#### TASK REQUIREMENTS:
Copy out the listing lines unchanged, starting at the line that has "pose: elev=254.7 azim=334.3" and stopping after the line that has "Dot at: (265, 354)".

#### DATASET CONTENT:
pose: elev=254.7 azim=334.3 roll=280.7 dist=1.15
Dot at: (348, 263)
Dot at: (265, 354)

==

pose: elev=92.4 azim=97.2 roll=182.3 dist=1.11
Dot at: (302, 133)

#### TASK ANSWER:
pose: elev=254.7 azim=334.3 roll=280.7 dist=1.15
Dot at: (348, 263)
Dot at: (265, 354)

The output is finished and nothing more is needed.